**How to complete this task:** Can you reproduce the listing below, substituting "Révision" for every occurrence of "Version" and leaving everything else unchanged?

**Extracted entries:**
━━━━━━
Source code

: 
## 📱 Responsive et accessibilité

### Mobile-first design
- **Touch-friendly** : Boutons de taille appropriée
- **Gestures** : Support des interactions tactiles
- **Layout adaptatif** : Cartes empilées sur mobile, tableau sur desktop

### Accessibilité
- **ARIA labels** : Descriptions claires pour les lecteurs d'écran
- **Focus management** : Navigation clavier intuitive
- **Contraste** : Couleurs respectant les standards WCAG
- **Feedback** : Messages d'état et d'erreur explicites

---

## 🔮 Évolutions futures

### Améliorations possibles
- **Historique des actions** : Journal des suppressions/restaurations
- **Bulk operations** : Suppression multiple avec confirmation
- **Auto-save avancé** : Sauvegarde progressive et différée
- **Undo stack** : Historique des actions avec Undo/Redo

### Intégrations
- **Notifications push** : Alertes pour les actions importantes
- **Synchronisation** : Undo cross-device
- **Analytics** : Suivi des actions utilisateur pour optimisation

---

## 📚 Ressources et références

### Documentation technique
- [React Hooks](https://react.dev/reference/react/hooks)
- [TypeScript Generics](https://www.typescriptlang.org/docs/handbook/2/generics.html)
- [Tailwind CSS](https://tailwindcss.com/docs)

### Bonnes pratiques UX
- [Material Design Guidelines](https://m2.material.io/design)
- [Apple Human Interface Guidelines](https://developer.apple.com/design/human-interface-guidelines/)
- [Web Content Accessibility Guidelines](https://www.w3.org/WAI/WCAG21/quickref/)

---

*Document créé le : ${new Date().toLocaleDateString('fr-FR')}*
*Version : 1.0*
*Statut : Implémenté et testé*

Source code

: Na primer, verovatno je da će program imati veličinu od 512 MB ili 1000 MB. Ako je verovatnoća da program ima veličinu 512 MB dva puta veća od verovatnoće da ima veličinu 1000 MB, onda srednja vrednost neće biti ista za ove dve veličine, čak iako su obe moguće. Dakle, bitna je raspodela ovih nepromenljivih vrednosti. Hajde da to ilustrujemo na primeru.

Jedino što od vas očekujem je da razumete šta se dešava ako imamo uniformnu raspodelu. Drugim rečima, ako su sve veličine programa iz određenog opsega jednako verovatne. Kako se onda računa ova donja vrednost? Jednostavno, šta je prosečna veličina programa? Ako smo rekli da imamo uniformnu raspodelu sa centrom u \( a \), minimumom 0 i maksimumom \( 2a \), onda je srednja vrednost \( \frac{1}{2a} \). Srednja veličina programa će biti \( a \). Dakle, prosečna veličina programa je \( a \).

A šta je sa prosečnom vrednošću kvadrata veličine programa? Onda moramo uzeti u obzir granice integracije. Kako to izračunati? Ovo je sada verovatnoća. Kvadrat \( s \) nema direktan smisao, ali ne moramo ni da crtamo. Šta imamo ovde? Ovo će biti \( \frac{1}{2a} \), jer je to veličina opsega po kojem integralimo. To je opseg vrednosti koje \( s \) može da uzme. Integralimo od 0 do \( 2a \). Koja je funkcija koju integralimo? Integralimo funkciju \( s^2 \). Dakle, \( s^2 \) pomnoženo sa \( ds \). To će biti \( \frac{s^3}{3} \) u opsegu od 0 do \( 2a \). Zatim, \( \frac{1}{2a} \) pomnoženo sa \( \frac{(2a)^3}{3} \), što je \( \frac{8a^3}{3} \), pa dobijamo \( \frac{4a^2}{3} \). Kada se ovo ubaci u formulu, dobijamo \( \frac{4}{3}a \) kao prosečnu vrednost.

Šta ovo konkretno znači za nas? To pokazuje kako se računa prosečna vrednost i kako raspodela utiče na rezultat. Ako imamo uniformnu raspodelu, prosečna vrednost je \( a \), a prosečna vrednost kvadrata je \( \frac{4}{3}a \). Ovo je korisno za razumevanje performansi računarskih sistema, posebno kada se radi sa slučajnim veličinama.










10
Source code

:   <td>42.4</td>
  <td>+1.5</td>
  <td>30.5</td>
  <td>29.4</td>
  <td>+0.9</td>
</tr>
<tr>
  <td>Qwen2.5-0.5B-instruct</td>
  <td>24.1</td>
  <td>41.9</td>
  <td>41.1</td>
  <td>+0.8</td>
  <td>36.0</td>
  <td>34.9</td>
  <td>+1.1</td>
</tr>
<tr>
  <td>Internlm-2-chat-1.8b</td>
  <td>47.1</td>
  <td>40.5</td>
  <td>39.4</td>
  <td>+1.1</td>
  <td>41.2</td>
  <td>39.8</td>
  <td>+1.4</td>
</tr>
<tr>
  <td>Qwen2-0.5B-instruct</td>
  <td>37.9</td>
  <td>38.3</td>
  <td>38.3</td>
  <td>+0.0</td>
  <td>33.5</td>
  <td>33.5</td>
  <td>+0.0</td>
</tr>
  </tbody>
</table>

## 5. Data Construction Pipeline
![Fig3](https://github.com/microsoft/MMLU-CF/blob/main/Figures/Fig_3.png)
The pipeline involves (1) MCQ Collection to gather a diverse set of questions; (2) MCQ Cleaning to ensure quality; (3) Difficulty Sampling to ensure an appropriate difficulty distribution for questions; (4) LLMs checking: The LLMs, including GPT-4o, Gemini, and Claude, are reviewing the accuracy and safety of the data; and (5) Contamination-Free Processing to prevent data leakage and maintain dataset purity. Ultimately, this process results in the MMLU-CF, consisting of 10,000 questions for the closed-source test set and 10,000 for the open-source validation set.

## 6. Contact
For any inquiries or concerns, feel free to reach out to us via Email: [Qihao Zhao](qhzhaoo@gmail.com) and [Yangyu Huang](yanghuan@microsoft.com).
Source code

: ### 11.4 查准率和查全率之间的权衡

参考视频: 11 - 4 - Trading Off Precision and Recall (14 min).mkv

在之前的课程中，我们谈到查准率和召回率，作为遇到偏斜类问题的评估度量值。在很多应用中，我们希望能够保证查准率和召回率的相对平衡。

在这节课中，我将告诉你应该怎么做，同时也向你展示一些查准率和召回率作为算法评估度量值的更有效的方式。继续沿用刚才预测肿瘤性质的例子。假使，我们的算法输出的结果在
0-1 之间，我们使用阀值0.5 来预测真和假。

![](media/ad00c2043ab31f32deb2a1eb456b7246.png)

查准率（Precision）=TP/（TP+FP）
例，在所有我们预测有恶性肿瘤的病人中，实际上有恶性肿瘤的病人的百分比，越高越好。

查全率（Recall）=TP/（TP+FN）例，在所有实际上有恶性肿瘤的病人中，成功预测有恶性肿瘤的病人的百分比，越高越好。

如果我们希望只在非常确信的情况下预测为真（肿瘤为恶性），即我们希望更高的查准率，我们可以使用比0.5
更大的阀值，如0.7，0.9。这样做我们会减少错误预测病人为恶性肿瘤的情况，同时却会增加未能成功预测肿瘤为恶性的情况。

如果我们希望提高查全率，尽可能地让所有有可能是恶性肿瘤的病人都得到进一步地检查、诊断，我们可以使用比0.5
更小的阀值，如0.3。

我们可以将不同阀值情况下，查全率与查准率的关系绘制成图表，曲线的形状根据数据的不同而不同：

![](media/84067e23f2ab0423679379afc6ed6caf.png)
━━━━━━
**Result for this task:**
Source code

: 
## 📱 Responsive et accessibilité

### Mobile-first design
- **Touch-friendly** : Boutons de taille appropriée
- **Gestures** : Support des interactions tactiles
- **Layout adaptatif** : Cartes empilées sur mobile, tableau sur desktop

### Accessibilité
- **ARIA labels** : Descriptions claires pour les lecteurs d'écran
- **Focus management** : Navigation clavier intuitive
- **Contraste** : Couleurs respectant les standards WCAG
- **Feedback** : Messages d'état et d'erreur explicites

---

## 🔮 Évolutions futures

### Améliorations possibles
- **Historique des actions** : Journal des suppressions/restaurations
- **Bulk operations** : Suppression multiple avec confirmation
- **Auto-save avancé** : Sauvegarde progressive et différée
- **Undo stack** : Historique des actions avec Undo/Redo

### Intégrations
- **Notifications push** : Alertes pour les actions importantes
- **Synchronisation** : Undo cross-device
- **Analytics** : Suivi des actions utilisateur pour optimisation

---

## 📚 Ressources et références

### Documentation technique
- [React Hooks](https://react.dev/reference/react/hooks)
- [TypeScript Generics](https://www.typescriptlang.org/docs/handbook/2/generics.html)
- [Tailwind CSS](https://tailwindcss.com/docs)

### Bonnes pratiques UX
- [Material Design Guidelines](https://m2.material.io/design)
- [Apple Human Interface Guidelines](https://developer.apple.com/design/human-interface-guidelines/)
- [Web Content Accessibility Guidelines](https://www.w3.org/WAI/WCAG21/quickref/)

---

*Document créé le : ${new Date().toLocaleDateString('fr-FR')}*
*Révision : 1.0*
*Statut : Implémenté et testé*

Source code

: Na primer, verovatno je da će program imati veličinu od 512 MB ili 1000 MB. Ako je verovatnoća da program ima veličinu 512 MB dva puta veća od verovatnoće da ima veličinu 1000 MB, onda srednja vrednost neće biti ista za ove dve veličine, čak iako su obe moguće. Dakle, bitna je raspodela ovih nepromenljivih vrednosti. Hajde da to ilustrujemo na primeru.

Jedino što od vas očekujem je da razumete šta se dešava ako imamo uniformnu raspodelu. Drugim rečima, ako su sve veličine programa iz određenog opsega jednako verovatne. Kako se onda računa ova donja vrednost? Jednostavno, šta je prosečna veličina programa? Ako smo rekli da imamo uniformnu raspodelu sa centrom u \( a \), minimumom 0 i maksimumom \( 2a \), onda je srednja vrednost \( \frac{1}{2a} \). Srednja veličina programa će biti \( a \). Dakle, prosečna veličina programa je \( a \).

A šta je sa prosečnom vrednošću kvadrata veličine programa? Onda moramo uzeti u obzir granice integracije. Kako to izračunati? Ovo je sada verovatnoća. Kvadrat \( s \) nema direktan smisao, ali ne moramo ni da crtamo. Šta imamo ovde? Ovo će biti \( \frac{1}{2a} \), jer je to veličina opsega po kojem integralimo. To je opseg vrednosti koje \( s \) može da uzme. Integralimo od 0 do \( 2a \). Koja je funkcija koju integralimo? Integralimo funkciju \( s^2 \). Dakle, \( s^2 \) pomnoženo sa \( ds \). To će biti \( \frac{s^3}{3} \) u opsegu od 0 do \( 2a \). Zatim, \( \frac{1}{2a} \) pomnoženo sa \( \frac{(2a)^3}{3} \), što je \( \frac{8a^3}{3} \), pa dobijamo \( \frac{4a^2}{3} \). Kada se ovo ubaci u formulu, dobijamo \( \frac{4}{3}a \) kao prosečnu vrednost.

Šta ovo konkretno znači za nas? To pokazuje kako se računa prosečna vrednost i kako raspodela utiče na rezultat. Ako imamo uniformnu raspodelu, prosečna vrednost je \( a \), a prosečna vrednost kvadrata je \( \frac{4}{3}a \). Ovo je korisno za razumevanje performansi računarskih sistema, posebno kada se radi sa slučajnim veličinama.










10
Source code

:   <td>42.4</td>
  <td>+1.5</td>
  <td>30.5</td>
  <td>29.4</td>
  <td>+0.9</td>
</tr>
<tr>
  <td>Qwen2.5-0.5B-instruct</td>
  <td>24.1</td>
  <td>41.9</td>
  <td>41.1</td>
  <td>+0.8</td>
  <td>36.0</td>
  <td>34.9</td>
  <td>+1.1</td>
</tr>
<tr>
  <td>Internlm-2-chat-1.8b</td>
  <td>47.1</td>
  <td>40.5</td>
  <td>39.4</td>
  <td>+1.1</td>
  <td>41.2</td>
  <td>39.8</td>
  <td>+1.4</td>
</tr>
<tr>
  <td>Qwen2-0.5B-instruct</td>
  <td>37.9</td>
  <td>38.3</td>
  <td>38.3</td>
  <td>+0.0</td>
  <td>33.5</td>
  <td>33.5</td>
  <td>+0.0</td>
</tr>
  </tbody>
</table>

## 5. Data Construction Pipeline
![Fig3](https://github.com/microsoft/MMLU-CF/blob/main/Figures/Fig_3.png)
The pipeline involves (1) MCQ Collection to gather a diverse set of questions; (2) MCQ Cleaning to ensure quality; (3) Difficulty Sampling to ensure an appropriate difficulty distribution for questions; (4) LLMs checking: The LLMs, including GPT-4o, Gemini, and Claude, are reviewing the accuracy and safety of the data; and (5) Contamination-Free Processing to prevent data leakage and maintain dataset purity. Ultimately, this process results in the MMLU-CF, consisting of 10,000 questions for the closed-source test set and 10,000 for the open-source validation set.

## 6. Contact
For any inquiries or concerns, feel free to reach out to us via Email: [Qihao Zhao](qhzhaoo@gmail.com) and [Yangyu Huang](yanghuan@microsoft.com).
Source code

: ### 11.4 查准率和查全率之间的权衡

参考视频: 11 - 4 - Trading Off Precision and Recall (14 min).mkv

在之前的课程中，我们谈到查准率和召回率，作为遇到偏斜类问题的评估度量值。在很多应用中，我们希望能够保证查准率和召回率的相对平衡。

在这节课中，我将告诉你应该怎么做，同时也向你展示一些查准率和召回率作为算法评估度量值的更有效的方式。继续沿用刚才预测肿瘤性质的例子。假使，我们的算法输出的结果在
0-1 之间，我们使用阀值0.5 来预测真和假。

![](media/ad00c2043ab31f32deb2a1eb456b7246.png)

查准率（Precision）=TP/（TP+FP）
例，在所有我们预测有恶性肿瘤的病人中，实际上有恶性肿瘤的病人的百分比，越高越好。

查全率（Recall）=TP/（TP+FN）例，在所有实际上有恶性肿瘤的病人中，成功预测有恶性肿瘤的病人的百分比，越高越好。

如果我们希望只在非常确信的情况下预测为真（肿瘤为恶性），即我们希望更高的查准率，我们可以使用比0.5
更大的阀值，如0.7，0.9。这样做我们会减少错误预测病人为恶性肿瘤的情况，同时却会增加未能成功预测肿瘤为恶性的情况。

如果我们希望提高查全率，尽可能地让所有有可能是恶性肿瘤的病人都得到进一步地检查、诊断，我们可以使用比0.5
更小的阀值，如0.3。

我们可以将不同阀值情况下，查全率与查准率的关系绘制成图表，曲线的形状根据数据的不同而不同：

![](media/84067e23f2ab0423679379afc6ed6caf.png)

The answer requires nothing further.